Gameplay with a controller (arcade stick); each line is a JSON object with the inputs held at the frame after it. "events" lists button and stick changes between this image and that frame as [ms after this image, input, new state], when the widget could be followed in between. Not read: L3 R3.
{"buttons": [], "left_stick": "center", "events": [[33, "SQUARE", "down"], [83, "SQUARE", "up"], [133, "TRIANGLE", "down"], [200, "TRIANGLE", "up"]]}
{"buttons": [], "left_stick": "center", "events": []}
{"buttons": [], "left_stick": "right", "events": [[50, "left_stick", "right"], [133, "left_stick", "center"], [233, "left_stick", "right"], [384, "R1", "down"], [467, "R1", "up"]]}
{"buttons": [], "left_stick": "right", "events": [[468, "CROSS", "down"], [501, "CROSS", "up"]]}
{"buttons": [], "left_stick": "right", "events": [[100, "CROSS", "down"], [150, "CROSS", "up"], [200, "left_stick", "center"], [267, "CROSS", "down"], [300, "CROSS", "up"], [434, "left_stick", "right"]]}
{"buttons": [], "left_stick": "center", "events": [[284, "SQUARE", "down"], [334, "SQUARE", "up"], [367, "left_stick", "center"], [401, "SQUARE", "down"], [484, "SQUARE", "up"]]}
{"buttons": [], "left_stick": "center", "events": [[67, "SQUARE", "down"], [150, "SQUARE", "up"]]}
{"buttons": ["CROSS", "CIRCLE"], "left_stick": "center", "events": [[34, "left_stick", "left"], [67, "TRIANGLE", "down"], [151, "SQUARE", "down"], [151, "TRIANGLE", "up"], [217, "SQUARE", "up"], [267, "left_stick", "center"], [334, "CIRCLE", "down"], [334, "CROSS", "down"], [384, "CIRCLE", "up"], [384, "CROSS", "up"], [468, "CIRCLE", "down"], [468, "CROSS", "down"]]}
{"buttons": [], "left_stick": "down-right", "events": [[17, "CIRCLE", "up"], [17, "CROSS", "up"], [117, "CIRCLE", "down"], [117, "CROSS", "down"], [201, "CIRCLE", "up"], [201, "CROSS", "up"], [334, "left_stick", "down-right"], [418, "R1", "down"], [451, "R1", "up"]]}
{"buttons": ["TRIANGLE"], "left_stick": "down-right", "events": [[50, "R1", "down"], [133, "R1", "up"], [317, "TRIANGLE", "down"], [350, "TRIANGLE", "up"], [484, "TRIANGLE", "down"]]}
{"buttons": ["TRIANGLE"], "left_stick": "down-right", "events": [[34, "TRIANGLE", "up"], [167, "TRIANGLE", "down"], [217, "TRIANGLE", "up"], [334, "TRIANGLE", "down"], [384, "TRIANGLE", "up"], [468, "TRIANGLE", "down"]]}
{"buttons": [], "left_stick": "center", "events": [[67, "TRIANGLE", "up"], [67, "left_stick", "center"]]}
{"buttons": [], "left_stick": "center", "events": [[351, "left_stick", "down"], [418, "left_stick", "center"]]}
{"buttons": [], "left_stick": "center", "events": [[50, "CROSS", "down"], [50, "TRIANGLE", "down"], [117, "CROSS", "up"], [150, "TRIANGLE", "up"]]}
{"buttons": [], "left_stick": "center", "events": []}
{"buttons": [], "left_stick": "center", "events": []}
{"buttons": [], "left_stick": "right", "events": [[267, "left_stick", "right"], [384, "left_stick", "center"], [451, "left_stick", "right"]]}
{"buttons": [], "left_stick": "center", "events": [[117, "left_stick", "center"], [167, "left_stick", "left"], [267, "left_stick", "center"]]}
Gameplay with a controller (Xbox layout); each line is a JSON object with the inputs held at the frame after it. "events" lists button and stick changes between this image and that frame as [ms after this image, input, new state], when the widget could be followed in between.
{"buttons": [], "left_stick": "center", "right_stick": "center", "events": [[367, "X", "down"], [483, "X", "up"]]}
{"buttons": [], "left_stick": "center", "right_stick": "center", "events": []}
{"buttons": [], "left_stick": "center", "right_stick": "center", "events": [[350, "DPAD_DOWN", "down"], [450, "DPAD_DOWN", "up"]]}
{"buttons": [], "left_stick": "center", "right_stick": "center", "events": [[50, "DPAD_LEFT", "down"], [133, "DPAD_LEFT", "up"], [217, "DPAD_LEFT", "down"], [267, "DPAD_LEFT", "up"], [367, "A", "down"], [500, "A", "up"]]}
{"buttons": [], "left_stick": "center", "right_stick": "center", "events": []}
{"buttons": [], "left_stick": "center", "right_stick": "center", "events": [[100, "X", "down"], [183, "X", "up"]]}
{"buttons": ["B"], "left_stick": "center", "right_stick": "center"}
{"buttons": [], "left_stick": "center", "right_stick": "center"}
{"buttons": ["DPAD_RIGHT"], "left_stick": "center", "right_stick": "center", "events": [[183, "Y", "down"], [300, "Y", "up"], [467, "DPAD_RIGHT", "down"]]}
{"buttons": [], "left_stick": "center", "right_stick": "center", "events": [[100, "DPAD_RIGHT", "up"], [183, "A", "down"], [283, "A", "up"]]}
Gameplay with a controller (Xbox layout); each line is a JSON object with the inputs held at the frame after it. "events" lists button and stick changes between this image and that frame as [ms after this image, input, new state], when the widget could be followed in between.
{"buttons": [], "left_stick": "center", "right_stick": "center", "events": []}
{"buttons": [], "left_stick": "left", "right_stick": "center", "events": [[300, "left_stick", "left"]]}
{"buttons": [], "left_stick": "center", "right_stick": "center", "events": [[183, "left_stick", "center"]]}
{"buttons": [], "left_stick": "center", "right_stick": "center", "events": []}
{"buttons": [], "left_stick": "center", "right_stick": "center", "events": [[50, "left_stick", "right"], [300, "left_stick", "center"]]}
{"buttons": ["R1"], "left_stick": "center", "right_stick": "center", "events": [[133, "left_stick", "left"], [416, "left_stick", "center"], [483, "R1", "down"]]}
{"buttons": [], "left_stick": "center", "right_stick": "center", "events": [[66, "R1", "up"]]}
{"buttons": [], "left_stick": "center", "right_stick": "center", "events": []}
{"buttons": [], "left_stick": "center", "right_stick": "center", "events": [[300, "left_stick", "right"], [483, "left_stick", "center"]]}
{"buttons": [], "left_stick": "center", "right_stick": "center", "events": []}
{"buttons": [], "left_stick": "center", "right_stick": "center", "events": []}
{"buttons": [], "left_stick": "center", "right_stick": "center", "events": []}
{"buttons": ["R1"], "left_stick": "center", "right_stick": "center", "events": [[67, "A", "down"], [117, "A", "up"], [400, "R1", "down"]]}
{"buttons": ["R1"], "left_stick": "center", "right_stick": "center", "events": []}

> _How to complete this task_
Wherever a line in the data above holds "CIRCLE", copy that line.

> _Answer for the task_
{"buttons": ["CROSS", "CIRCLE"], "left_stick": "center", "events": [[34, "left_stick", "left"], [67, "TRIANGLE", "down"], [151, "SQUARE", "down"], [151, "TRIANGLE", "up"], [217, "SQUARE", "up"], [267, "left_stick", "center"], [334, "CIRCLE", "down"], [334, "CROSS", "down"], [384, "CIRCLE", "up"], [384, "CROSS", "up"], [468, "CIRCLE", "down"], [468, "CROSS", "down"]]}
{"buttons": [], "left_stick": "down-right", "events": [[17, "CIRCLE", "up"], [17, "CROSS", "up"], [117, "CIRCLE", "down"], [117, "CROSS", "down"], [201, "CIRCLE", "up"], [201, "CROSS", "up"], [334, "left_stick", "down-right"], [418, "R1", "down"], [451, "R1", "up"]]}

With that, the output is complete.